SMARTMAKASSAR.COM — Di tengah kebijakan penghematan anggaran, Wali Kota Makassar, Munafri Arifuddin, mengambil langkah berbeda dengan menolak pengadaan kendaraan dinas baru dan tetap menggunakan mobil operasional lama.
Keputusan tersebut menjadi sikap yang tidak lazim di tengah praktik umum sejumlah daerah yang rutin memperbarui fasilitas kendaraan dinas setiap tahun. Munafri justru memilih mempertahankan kendaraan lama sebagai bentuk komitmen terhadap pengelolaan anggaran yang lebih bijak dan berorientasi pada kebutuhan masyarakat.
Wali kota yang akrab disapa Appi itu diketahui masih menggunakan kendaraan dinas pengadaan tahun 2023 dari era pemerintahan sebelumnya. Untuk aktivitas harian, ia mengandalkan mobil listrik Hyundai Ioniq 5 yang dinilai masih sangat layak.
“Saya sampaikan bahwa tidak ada pengadaan kendaraan dinas baru di Pemkot Makassar. Sejak awal menjabat, saya menggunakan mobil listrik Hyundai Ioniq 5 keluaran 2023,” ujarnya di Kantor Balai Kota Makassar, Rabu (15/4/2026).
Selain itu, tersedia pula kendaraan cadangan berupa Toyota Alphard keluaran sekitar tahun 2022 yang dapat digunakan sewaktu-waktu.
Munafri menegaskan, kebijakan ini bukan sekadar simbol kesederhanaan, melainkan bagian dari strategi besar dalam mengarahkan anggaran ke sektor yang lebih prioritas. Terlebih, di tengah tekanan efisiensi dari pemerintah pusat, Pemkot Makassar memilih mengalihkan anggaran yang sebelumnya berpotensi digunakan untuk kendaraan dinas ke program-program yang langsung menyentuh masyarakat.
Pengalihan anggaran tersebut difokuskan pada berbagai program, seperti penyediaan seragam sekolah, perbaikan infrastruktur jalan hingga lorong permukiman, subsidi iuran sampah gratis, serta pemenuhan kebutuhan dasar warga di wilayah kepulauan.
“Keputusan ini kami ambil sebagai bagian dari efisiensi anggaran dan menyesuaikan dengan kebutuhan riil operasional pemerintahan. Kendaraan yang ada saat ini masih sangat memadai,” jelasnya.
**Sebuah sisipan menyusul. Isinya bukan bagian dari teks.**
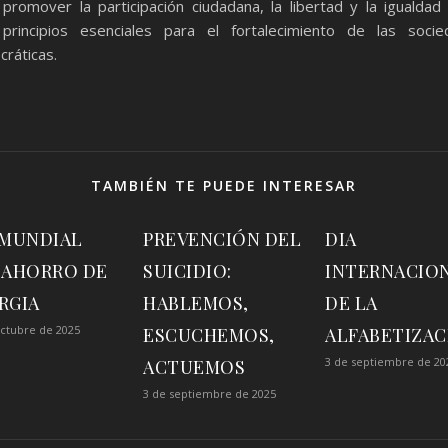
promover la participación ciudadana, la libertad y la igualda
principios esenciales para el fortalecimiento de las soci
ráticas.
TAMBIÉN TE PUEDE INTERESAR
 MUNDIAL
PREVENCIÓN DEL
DIA
 AHORRO DE
SUICIDIO:
INTERNACIO
RGIA
HABLEMOS,
DE LA
octubre de 2025
ESCUCHEMOS,
ALFABETIZAC
3 de septiembre de 20
ACTUEMOS
3 de septiembre de 2025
Menurutnya, kondisi geografis Makassar yang tidak ekstrem juga menjadi pertimbangan sehingga tidak mendesak untuk melakukan pengadaan kendaraan baru.
“Medan di Makassar tidak seperti daerah lain. Jadi saya rasa tidak perlu belanja mobil baru, cukup gunakan yang ada,” tambahnya.
Selain efisien, penggunaan kendaraan listrik juga dinilai lebih hemat karena tidak bergantung pada bahan bakar minyak (BBM). Munafri memastikan penggunaan kendaraan tersebut tidak mengalami kendala berarti, didukung oleh ketersediaan bengkel dan dealer di Makassar.
“Kalau ada kendala, di sini sudah ada bengkel dan dealer, jadi aman,” tuturnya.
Ia bahkan menggambarkan kenyamanan berkendara menggunakan mobil listrik di dalam kota.
“Enak dipakai, seperti naik bom-bom car di dalam kota,” katanya.
Di akhir pernyataannya, Munafri menegaskan bahwa sepanjang tahun 2026 tidak akan ada pengadaan kendaraan dinas baru, baik untuk wali kota, wakil wali kota, maupun jajaran kepala dinas di lingkup Pemerintah Kota Makassar.
“Tahun ini tidak ada pengadaan mobil dinas atau mobil operasional untuk siapa pun di Pemkot Makassar,” tegasnya.